Según parece, hay gente que ya no sabe qué hacer para dar sentido a su existencia, que se aburre y ha perdido todo respeto por la vida propia y ajena;Hastiados de las carreras suicidas o de jugar a la ruleta rusa, ahora han sustituido tan arriesgados métodos de subir la adrenalina, por este otro procedimiento algo más sofisticado e indirecto pero seguramente más gratificante que los anteriores para cuantos lo practican. Reconozco que al principio me asqueó bastante la escena. Me pareció repugnante que gente como aquella, de traje y corbata, con sueldos superiores a los 10.000 euros al mes, a decir por los coches que había aparcados en las inmediaciones – estuve por llamar al Camarada Arenas –hicieran apuestas tan aberrantes y desquiciadas sobre el infortunio de sus semejantes. Aquello me dejó tocado lo suficiente como para dedicarle todo el viaje de regreso a intentar entender, cómo es posible que algo así suceda entre nosotros, llegando a la conclusión de que en una sociedad en la que se permite que unas personas se enriquezcan a costa de la ruina del resto, no debería escandalizarme que los haya que deseen lucrarse con la desgracia ajena. Bien mirado, sus apuestas, hoy por hoy, no interfieren en la realidad de modo que podría decirse que sus beneficios o pérdidas son moralmente menos perniciosas e inmorales que las de las multinacionales o inversiones financieras del momento o las estimaciones tétricas con las que las aseguradoras trillan las estadísticas de tráfico para obtener el máximo beneficio.

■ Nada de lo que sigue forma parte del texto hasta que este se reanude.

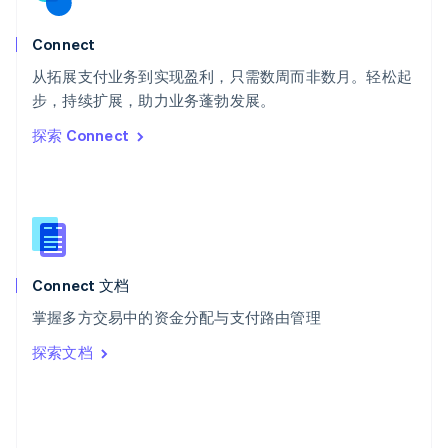
斯洛文尼亚
English
Italiano
Connect
泰国
ไทย
English
从拓展支付业务到实现盈利，只需数周而非数月。轻松起
希腊
步，持续扩展，助力业务蓬勃发展。
English
探索 Connect
西班牙
Español
English
新加坡
English
简体中文
新西兰
English
匈牙利
English
Connect 文档
意大利
掌握多方交易中的资金分配与支付路由管理
Italiano
English
印度
探索文档
English
英国
English
直布罗陀
English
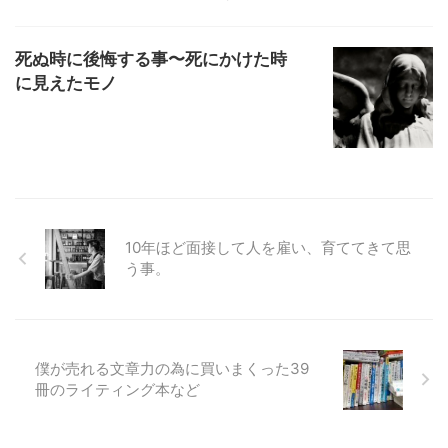
死ぬ時に後悔する事〜死にかけた時
に見えたモノ
10年ほど面接して人を雇い、育ててきて思
う事。
僕が売れる文章力の為に買いまくった39
冊のライティング本など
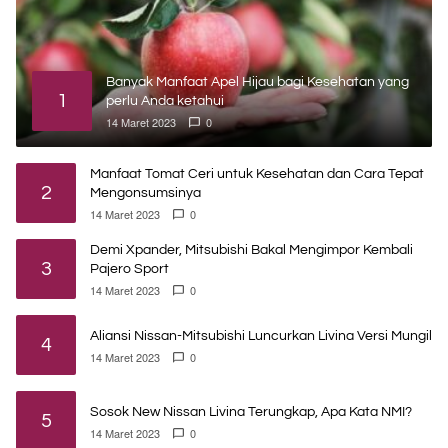
Banyak Manfaat Apel Hijau bagi Kesehatan yang
1
perlu Anda ketahui
14 Maret 2023
0
Manfaat Tomat Ceri untuk Kesehatan dan Cara Tepat
2
Mengonsumsinya
14 Maret 2023
0
Demi Xpander, Mitsubishi Bakal Mengimpor Kembali
3
Pajero Sport
14 Maret 2023
0
Aliansi Nissan-Mitsubishi Luncurkan Livina Versi Mungil
4
14 Maret 2023
0
Sosok New Nissan Livina Terungkap, Apa Kata NMI?
5
14 Maret 2023
0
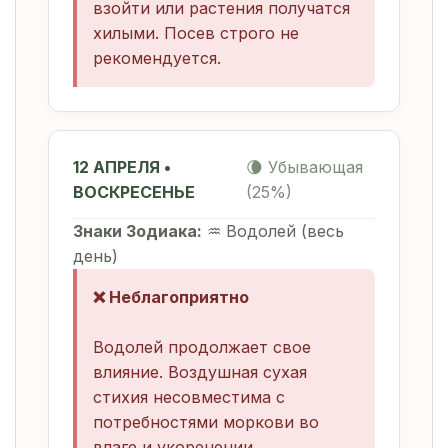
взойти или растения получатся
хилыми. Посев строго не
рекомендуется.
12 АПРЕЛЯ •
🌘 Убывающая
ВОСКРЕСЕНЬЕ
(25%)
Знаки Зодиака:
♒ Водолей (весь
день)
❌ Неблагоприятно
Водолей продолжает свое
влияние. Воздушная сухая
стихия несовместима с
потребностями моркови во
влаге и укоренении.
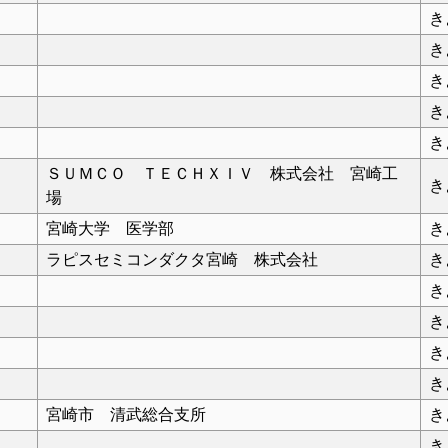
き
き
き
き
き
ＳＵＭＣＯ ＴＥＣＨＸＩＶ 株式会社 宮崎工
き
場
宮崎大学 医学部
き
ラピスセミコンダクタ宮崎 株式会社
き
き
き
き
き
宮崎市 清武総合支所
き
き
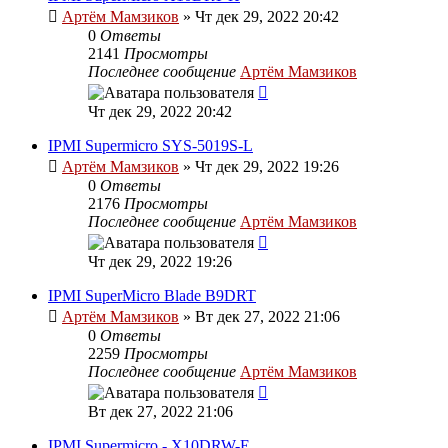
Артём Мамзиков
»
Чт дек 29, 2022 20:42
0
Ответы
2141
Просмотры
Последнее сообщение
Артём Мамзиков
Чт дек 29, 2022 20:42
IPMI Supermicro SYS-5019S-L
Артём Мамзиков
»
Чт дек 29, 2022 19:26
0
Ответы
2176
Просмотры
Последнее сообщение
Артём Мамзиков
Чт дек 29, 2022 19:26
IPMI SuperMicro Blade B9DRT
Артём Мамзиков
»
Вт дек 27, 2022 21:06
0
Ответы
2259
Просмотры
Последнее сообщение
Артём Мамзиков
Вт дек 27, 2022 21:06
IPMI Supermicro - X10DRW-E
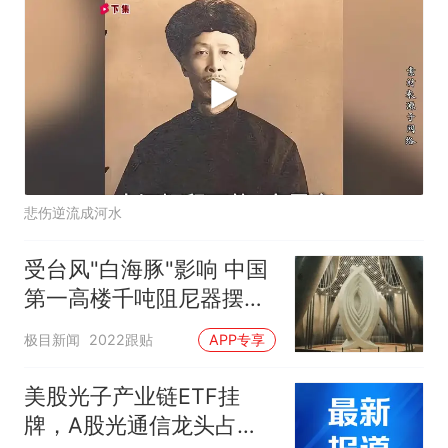
悲伤逆流成河水
受台风"白海豚"影响 中国
第一高楼千吨阻尼器摆动
明显
极目新闻
2022跟贴
APP专享
美股光子产业链ETF挂
牌，A股光通信龙头占据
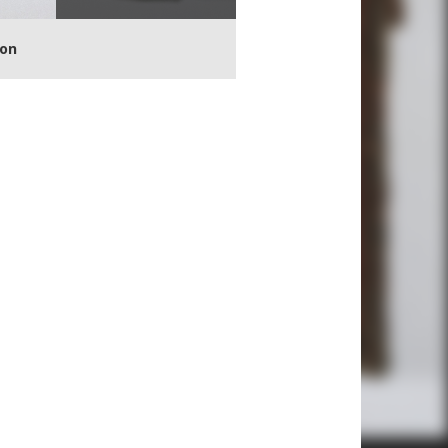
Next
ion
Download in high resoluti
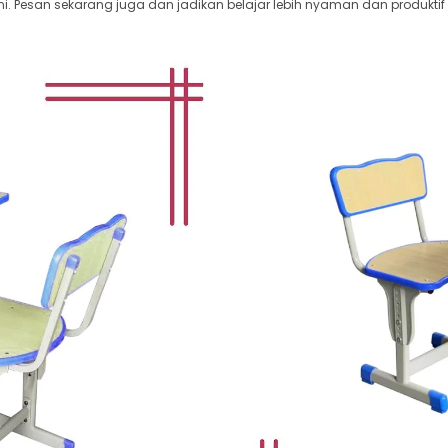
i. Pesan sekarang juga dan jadikan belajar lebih nyaman dan produktif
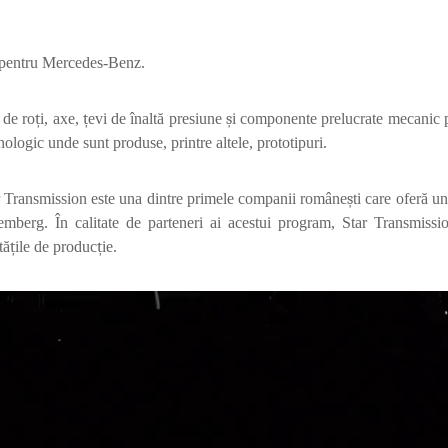
 pentru Mercedes-Benz.
 de ro
ț
i, axe,
ț
evi de
î
nalt
ă
presiune
ș
i componente prelucrate mecanic 
nologic unde sunt produse, printre altele, prototipuri.
r Transmission este una dintre primele companii române
ș
ti care ofer
ă
un
temberg.
Î
n calitate de parteneri ai acestui program, Star Transmiss
t
ă
ț
ile de produc
ț
ie.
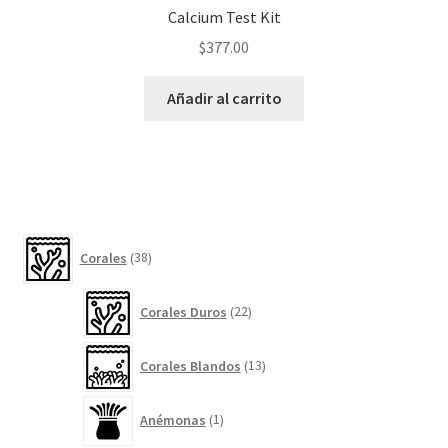
Calcium Test Kit
$
377.00
Añadir al carrito
38
Corales
38
productos
22
Corales Duros
22
productos
13
Corales Blandos
13
productos
1
Anémonas
1
producto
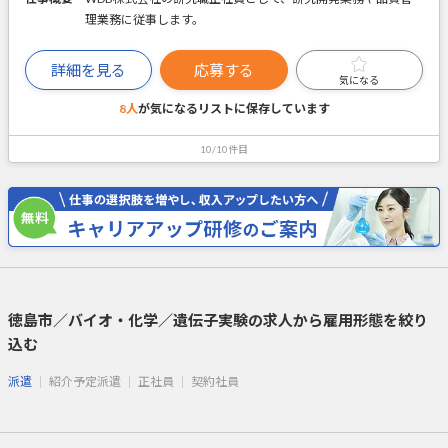
理業務に従事します。
詳細を見る
応募する
気になる
8人
が気になるリストに
保存しています
10/10件目
徳島市／バイオ・化学／遺伝子実験の求人から雇用形態を絞り
込む
派遣
紹介予定派遣
正社員
契約社員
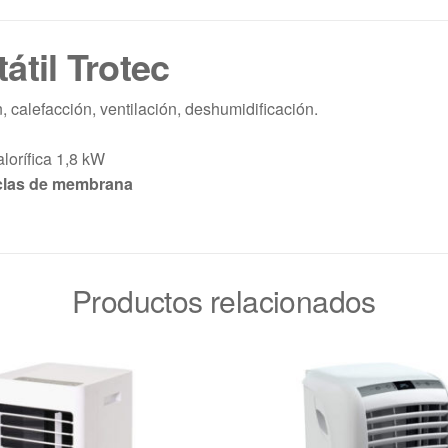
átil Trotec
, calefacción, ventilación, deshumidificación.
alorífica 1,8 kW
eclas de membrana
Productos relacionados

Y por si alguien cree que esto es una fabulación literaria hiriente, les hago saber que este autor , a sus cuarenta y tres años, ya ha perdido por accidentes de tráfico a ocho compañeros de colegio, dos alumnos y un colega, por lo que jamás se me ocurriría hacer mofa de algo tan triste y serio como lo es la guerra soterrada que permiten los sucesivos gobiernos para mantener los beneficios de la industria del petrolera y del automóvil.